If we want to show something for every $x \in X$ of, sometimes we simply say: Let $x$ be $\in$ of $X$ (x is arbitrary). And if we continue doing that,after the proof is done, this allows us to say that it holds $\forall x$. Why does it work ? I mean it makes somehow sense, as $x$ is arbitrary and we havent said anything for $x$ apart from that $x$ is an element of $X$. Thanks
EDIT: Someone asked for an example. A simple example would be if $n\in \Bbb N$ and $n$ is even, then $n^2$ is even. So we could start by saying let $n$ be an arbitrary natural number, which is even. There exists a $k\in \mathbb(N)$ such we can say $n=2k$. $(2k)^2=2*2k^2$ which is even. So we have simply taken an arbitrary natural number, which is even, and concluded that it is valid for all numbers with the same property
Suppose I have a set $X = \{1,2,3\}$ and I want to show each element in $X$ satisfies some property $P$. One method of attack for this proof is to start with the element $1$ of $X$, and show that it satisfies $P$. Then I could move on to element $2$ of $X$, and show that it satisfies $P$. Finally, I can show $3$ satisfies $P$.

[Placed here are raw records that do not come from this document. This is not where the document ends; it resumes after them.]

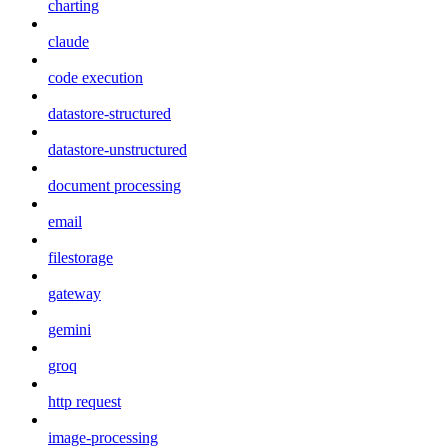
charting
claude
code execution
datastore-structured
datastore-unstructured
document processing
email
filestorage
gateway
gemini
groq
http request
image-processing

As I am writing the above proofs, I notice that the steps in the proofs for each element are all the same. So I really just did three times the work when writing my proof. I could have instead said "Let $x \in X$ be arbitrary" and then did the steps on the arbitrary $x$. This would take care of all of the elements of $X$ at once because, by letting $x$ be arbitrary and showing $P$ holds for $x$, I am saying the proof works for every element of $X$. Does that make sense?